The rat studies on low-cal were done from the time of weaning. Studies done with low-cal restriction on older rats almost always resulted in shorter life spans. And the food being fed the rats consisted of nothing comparable to what humans eat, in one study it was %22 casein, %6 corn oil and %59 sucrose (sugar)!

People (humans) who are active in CR diets are known as "Cronies" after the "Calorie Restriction with Optimal Nutrition (CRON)" plan. They often complain of being irritable and snappish. Testosterone drops, and some of them loose interest in sex. Several have early signs of osteoporosis. It's not something most would want to undertake to add a few years to a human carcass.
posted by stbalbach at 7:22 PM on April 24, 2003


Gosh, where to begin.

aacheson, go buy yourself some Splenda or start reading labels on sodas and calorie-free sweetened drinks. Diet Rite, for one, is (over-)sweetened with Splenda. I think aspartame and saccharin both taste like total crap and have avoided sugar substitutes because of this (also, aspartame gives me a sore throat). Sucralose (Splenda is a brand name) really does taste like sugar. Unfortunately, I think Diet Rite tastes like Pepsi, and I strongly prefer Coke. As a result, I like their fruit flavored sodas, which are incredibly hard to find in grocery stores.

IMHO, the Atkins peanut butter cups are better than the Reese's. Since Reese's switched to high fructose corn syrup, they taste lousy to me. The Atkins version are made with Sucralose, like all the Atkins fake sugar products.

Hilfy: Sucralose starts as sucrose. I believe carbons are changed to chlorines to make it many times sweeter and indigestible. I haven't seen anyone complaining about problems from Sucralose, certainly not anything like anal leakage. (ew!)

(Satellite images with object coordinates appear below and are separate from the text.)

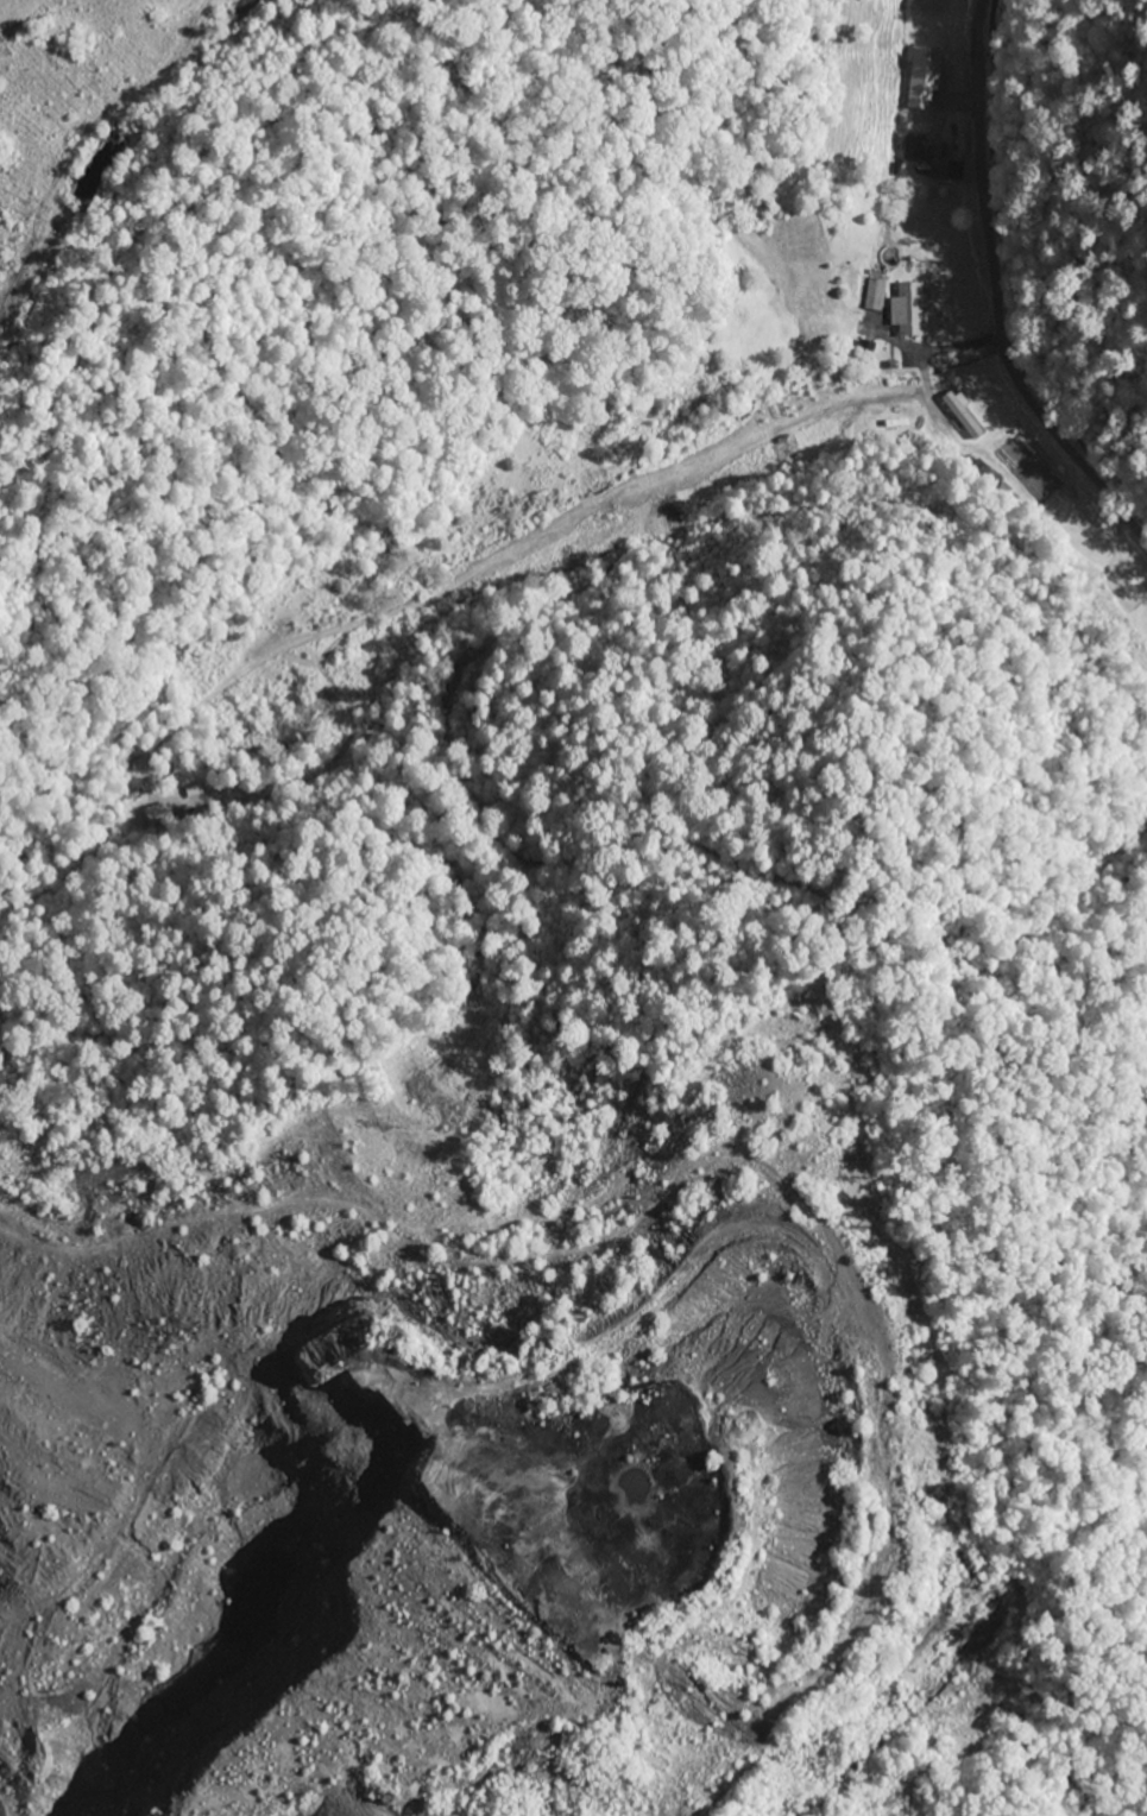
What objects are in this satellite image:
road: (980, 16)
building: (923, 77)
building: (913, 148)
building: (938, 169)
building: (873, 294)
building: (911, 307)
road: (997, 313)
building: (961, 416)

Bonehead: Mannitol/Maltitol etc are polyols or "sugar alcohols" and can be found in gums and mints. I have also seen hard candy at Trader Joe's that is made with polyols. These sugars do contain some calories, are not as strongly sweet as stevia, aspartame, acesulfame K or sucralose. They do give some people gas if they eat a lot of them.

Almost everything in the US that contains added "sugar" actually contains high-fructose corn syrup. Just try and find ANY soft drink with actual sugar in it! Even Fresh Fields hippie sodas are made high-fructose corn syrup, though it baffles me how HFCS qualifies as minimally processed. (cane) Sugar is very expensive in the U.S. because of subsidies. This has been a bonanza for ADM, as their sweetner has now all but replaced sugar in the U.S. food supply. Nevermind that it might be even worse for us than cane sugar.

fotzepolitic -- atkins eliminated my anxiety problems, so there's another anecdote for you. And, of course, I continue to lose weight and feel better than I've felt in years, which is nothing to sneeze at. Before I cut all the sugar, I had no idea how much it was messing me up.